This book focuses on new perspectives on assessment in translator and interpreting education and suggests that assessment is not only a measure of learning (i.e. assessment ‘of’ learning) but also part of the learning process (i.e. assessment ‘for’ learning and assessment ‘as’ learning).
To this end, the book explores the current and changing practices of the role and nature of assessment not only in terms of the products but also the processes of translation. It includes empirical studies which examine competence-based assessment and quality in translation and interpreting education both at undergraduate and postgraduate level. This includes studies and proposals on formative and summative assessment in a wide range of educational contexts, as well as contributions about relatively unexplored research areas such as quality assurance and assessment in subtitling for the D/deaf and the hard of hearing, and how closely translation programmes fit the reality of professional practice.

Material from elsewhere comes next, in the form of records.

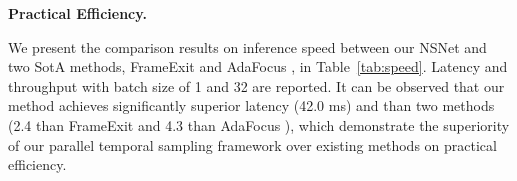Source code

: \documentclass[runningheads]{llncs}
\newcommand{\tabref}[1]{Table~\ref{#1}}
\begin{document}
\noindent\textbf{Practical Efficiency.}
\begin{table}[t]
\setlength{\tabcolsep}{4pt}
\renewcommand{\arraystretch}{0.9}
\caption{Comparison of practical efficiency between SotA methods. }\label{tab:speed}
\end{table} We present the comparison results on inference speed between our NSNet and two SotA methods, FrameExit \cite{frameexit} and AdaFocus \cite{adafocus}, in \tabref{tab:speed}.  Latency and throughput with batch size of 1 and 32 are reported\footnotemark[1]. 
It can be observed that our method achieves significantly superior latency (42.0 ms) and than two methods (2.4 than FrameExit \cite{frameexit} and 4.3 than AdaFocus \cite{adafocus}), which demonstrate the superiority of our parallel temporal sampling framework over existing methods on practical efficiency.
\end{document}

The findings of this book lend support to existing theoretical frameworks and inform course planning and design in translation education. As such, it will be a valuable resource for translation educators, trainers and researchers, translation and interpreting practitioners and associated professionals. This book was originally published as a special issue of The Interpreter and Translator Trainer.
Table of Contents
Introduction 1. Current trends on MA translation courses in the UK: changing assessment practices on core translation modules 2. An empirical study on multidimensional summative assessment in translation teaching 3. Self-assessment as ‘assessment as learning’ in translator and interpreter education: validity and washback 4. Using evaluation criteria and rubrics as learning tools in subtitling for the D/deaf and the hard of hearing 5. Assessing how closely postgraduate translation programmes fit the reality of professional practice: a case study of the Spanish context
Elsa Huertas Barros is a Lecturer in Translation Studies at the University of Westminster, UK. Her main research interests include translator education, translator competence, assessment practices, collaborative learning and student-centred approaches. Her work has appeared in books including Phraseology in Legal and Institutional Settings: A Corpus-based Interdisciplinary Perspective (2018) and Quality Assurance and Assessment Practices in Translation and Interpreting (2019).
Juliet Vine is Senior Lecturer in Translation and Interpreting at the University of Westminster, UK. Her research interests are pedagogical research and contrastive rhetoric focusing on Chinese and western rhetorical traditions. Her work has appeared in books including Translation and Meaning (2016) and Quality Assurance and Assessment Practices in Translation and Interpreting (2019).